Wien (OTS) - Wie das Nachrichtenmagazin "profil" in seiner Montag erscheinenden Ausgabe berichtet, kommt es unter hohen, der SPÖ nahe stehenden Beamten zu einem Köpferollen. Auslöser sind neue Geschäftseinteilungen im Sozial-, Innen- und Verkehrsministerium. Den Funktionären werde der Eintritt in den Vorruhestand "nahe gelegt", heißt es aus der Beamten-Personalvertretung.

Aufgrund des seit Jahresbeginn geltenden Sozialplans erhielten frühpensionierte Sektions- oder Abteilungsleiter 94 Prozent des Letztbezugs.
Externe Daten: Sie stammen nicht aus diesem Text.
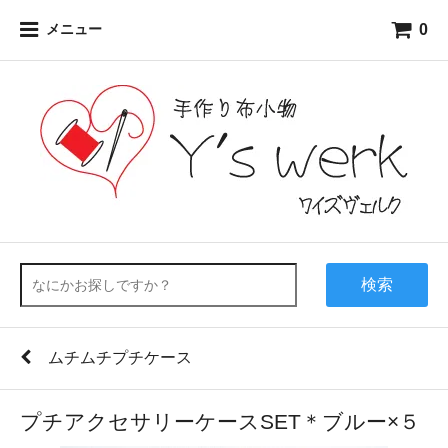
0
メニュー
検索
ムチムチプチケース
プチアクセサリーケースSET＊ブルー×５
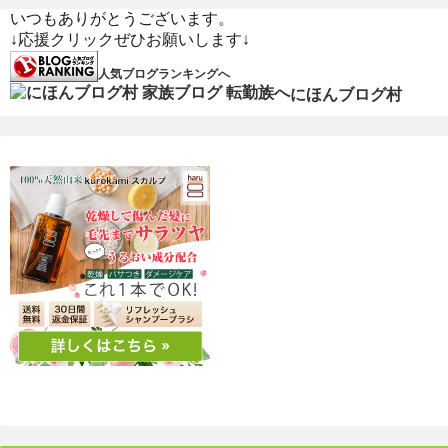
ジモティー情報
いつもありがとうございます。
↓応援クリックぜひお願いします↓
沖縄
人気ブログランキングへ
徳島
にほんブログ村
香川
東京
ロンドン
旅行
国内旅行
四国八十八か所めぐり
海外旅行
おうち居酒屋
Dies bedeutet bei einem Sektionsleiter der obersten Dienstklasse 8400 Euro monatlich. Zugleich werden aber auch im Zuge der Verwaltungsreform jene Doppelgleisigkeiten beseitigt, die durch die Zusammenlegung von Ministerien entstanden waren.

Eine Ablehnung der neuen Geschäftseinteilungen durch die Personalvertretungen hat wegen der laut Bundesverfassung bestehenden Ministerverantwortlichkeit nur aufschiebende Wirkung.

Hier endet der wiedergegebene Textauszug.